Uses for Boys did just that and so much more.
For years Anna grew up with her single mother who night after night would tell her the story of how all she ever wanted was a little girl so she wouldn't be lonely. Anna loved to her the story which she called the "tell-me-again" times. Then one day, her mother didn't want to be lonely anymore and decided to get married. Then divorced. And then married again and then divorced. Her mother's pursuit for companionship continued until Anna was the one left alone. She wasn't just alone, she was lonely. And all but abandoned. She sought comfort in the "tell-me-again" times - the story she tells herself to get by.
Anna is sexualized at a young age. She doesn't quite understand what happened to her while it is happening, but it changes her. Soon after she starts up a relationship with Joey, who seems to like her and makes her feel not so alone. They are intimate and everyone knows and everyone is gossiping about her, even her former friends. But she wants to tell them that they've got it all wrong:
"It's hard to remember there was a time when she wasn't staring and whispering. Joey holds my hand. He doesn't notice the stares . . . . Joey changed everything for me, I want to tell her. I'm not alone. The place where my hand fits in his, that place, that feeling? I belong there." (pg 43)This moment, like so many others, just screams of Anna's loneliness and made my extremely sad for her. She just needed a connection - someone to make her feel safe and loved and valued. Throughout the book, all of her needs were confused with sexual intimacy and a desperateness that would overwhelm anyone, let alone a sixteen year old. She wanted to confide in someone, but her mother was never there. Her new best friend, Toy, only wanted to share her stories of her own love-life and boys who always seemed so perfect.
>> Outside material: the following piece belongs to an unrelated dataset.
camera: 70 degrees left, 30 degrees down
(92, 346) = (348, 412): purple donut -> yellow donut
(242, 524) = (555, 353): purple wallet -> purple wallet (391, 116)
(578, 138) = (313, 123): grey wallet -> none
Anna was scared to share her feelings, afraid of being rejected or betrayed by a friend again, so she stayed silent. Alone.
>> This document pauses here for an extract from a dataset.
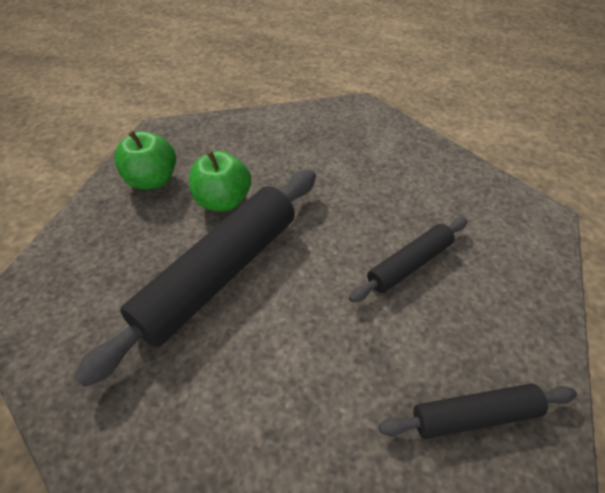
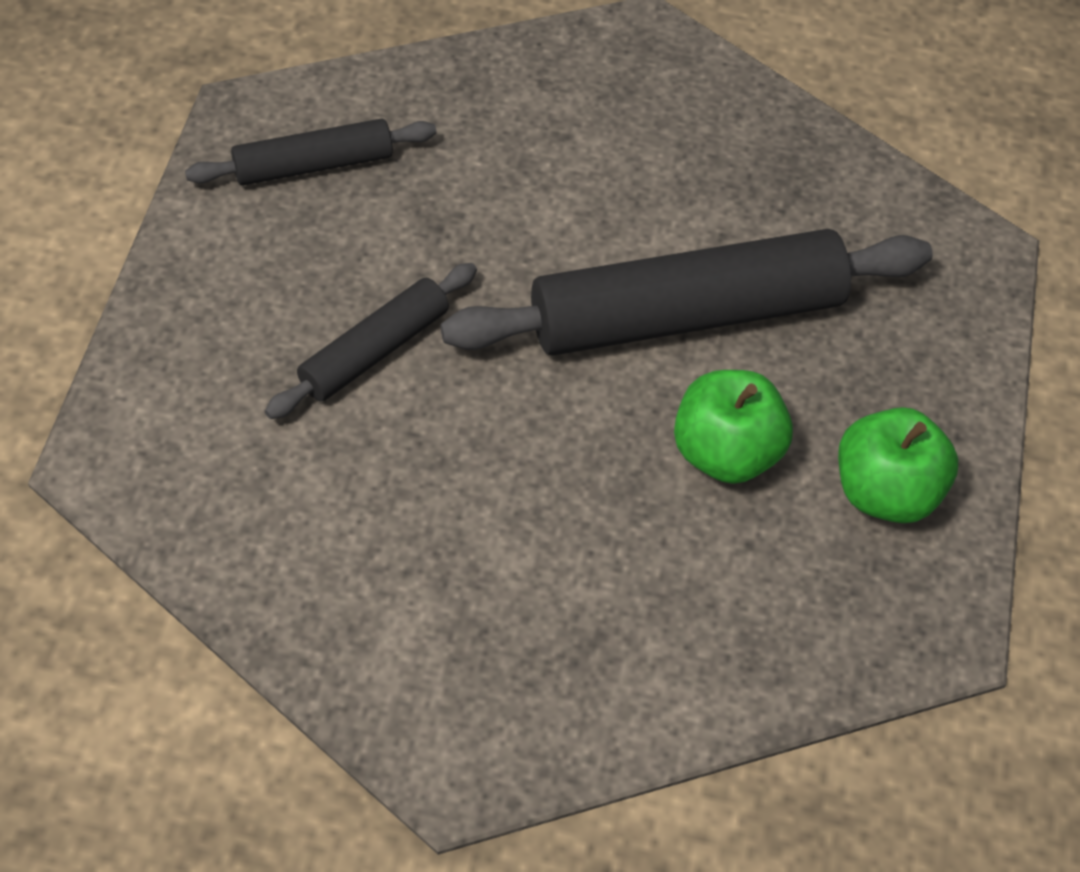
camera: 170 degrees right, 5 degrees up
(219, 274) = (686, 315): black rolling pin -> black rolling pin turned 45 degrees clockwise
Not every moment is filled with an overwhelming sadness (which I realize this review is beginning to portray). There are tender moments when a new friendship begins for Anna. Caring adults do come into her life and her mother does eventually come around. I definitely wouldn't say that she is present, but there are times when there is genuine concern for Anna's welfare. I can't say that there is a happily ever after because Anna is still so young and she's only really beginning to live. But there are possibilities. And clarity. And connections - just want Anna needs.
When I started thinking about writing this review, I found that a lot of what I wanted to say was in defense of the book. I'd noticed a lot of low-star ratings and not-so positive reviews. It almost made me hesitant to read the book. But I've read and enjoyed many a book that a lot of people didn't like, so I just knew that I needed to read Uses for Boys and decide for myself. We each have our own experiences with reading - what we bring of ourselves to the story and what we take away. What resonates with us will always be different for each reader. I think that Uses for Boys is a story that needs to be read and I hope that more readers will consider the low-starred reviews but still give this book the chance it deserves.
Disclaimer: This review is based on the paperback version which I purchased for my personal library. I was not compensated in any way for providing this review. Thoughts and opinions are my own.